Required task A:
In the blog post on near-misses to the Johnson Solids, who wrote the Stella 4d software?
Required task B:
Resume the blog post on near-misses to the Johnson Solids, picking up right after its final sentence.

** start Provided text **

A Second Version of My New Near-Miss to the Johnson Solids

A Second Version of My New Near-Miss

A few days ago, I found a new near-miss to the 92 Johnson Solids. It appears on this blog, five posts ago, and looks a lot like what you see above — the differences are subtle, and will be explained below, after “near-miss” has been clarified.

A near-miss is a polyhedron which is almost a Johnson Solid. So what’s a Johnson Solid?

Well, consider all possible convex polyhedra which have only regular polygons as faces. Remove from this set the five Platonic Solids:

Next, remove the thirteen Archimedean Solids:

Now remove the infinite sets of prisms and antiprisms, the beginning of which are shown here:

What’s left? The answer to this question is known; it’s the set of Johnson Solids. It has been proven that there are exactly 92 of them:

When Norman Johnson systematically found all of these, and named them, in the late 1960s, he found a number of other polyhedra which were extremely close to being in this set. These are called the “near misses.” An example of a near-miss is the tetrated dodecahedron, which I co-discovered, and named, about a decade ago:

If you go to http://www.software3d.com/Stella.php, you can download a free trial version of software, Stella 4d, written by a friend of mine, Robert Webb (RW), which I used to generate this last image, as well as the rotating .gif which starts this post. (The still pictures were simply found using Google image-searches.) Stella 4d has a built-in library of near-misses, including the tetrated dodecahedron . . . but it doesn’t have all of them.

** end Provided text **
** start Records provided **

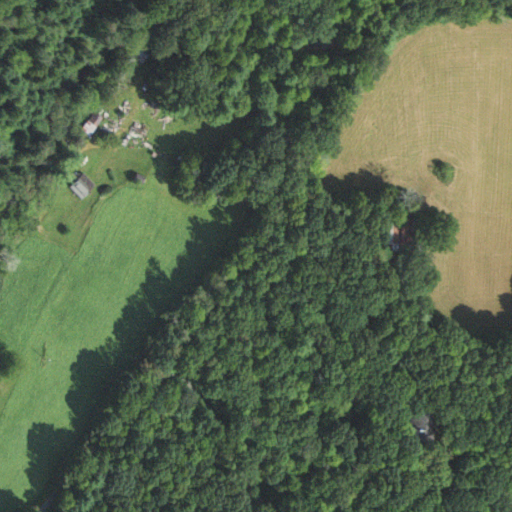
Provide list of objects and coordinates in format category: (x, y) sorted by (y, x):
building: (139, 56)
building: (91, 124)
building: (81, 186)
road: (279, 197)
building: (412, 230)
building: (397, 232)
building: (422, 425)
road: (222, 431)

** end Records provided **

Written response A:
Robert Webb

Written response B:
Well, why not? The reason is simple: the near-misses have no precise definition. They are simply “almost,” but not quite, Johnson Solids. In the case of the tetrated dodecahedron, what keeps it from being a Johnson Solid is the edges where yellow triangles meet other yellow triangles. These edges must be ~7% longer than the other edges, so the yellow triangles, unlike the other faces, are not quite regular — merely close.

There is no way to justify an arbitrary rule for just how close a near-miss must be to “Johnsonhood” be considered an “official” near-miss, so mathematicians have made no such rule. Research to find more near-misses is ongoing, and, due to the “fuzziness” of the definition, may never stop.

My informal test for a proposed near-miss is simple:  I show it to RW, and if he thinks it’s close enough to include in the near-miss library in Stella 4d, then it passes. This new one did, but not until RW found a way to improve it, using something I don’t really understand called a “spring model.” What you see at the top of this post is the result. Unlike in the previous version, the green decagons here are regular, but at the expense of regularity in the (former) blue squares, now near-squarish trapezoids, as well as the yellow hexagons. The pink hexagons are slightly irregular in both versions, and the red pentagons are regular in both.

I’m eagerly anticipating the release of the next version of Stella 4d, for this near-miss will be in it.  If I tell my students about this new discovery, they’ll want to know how much I got paid for it, which is, of course, nothing. I don’t know how to explain to them what it feels like to participate in the discovery of something — anything — which will survive me by a very long time. There’s nothing else quite like that feeling.

Now I just need to think of a good name for this thing!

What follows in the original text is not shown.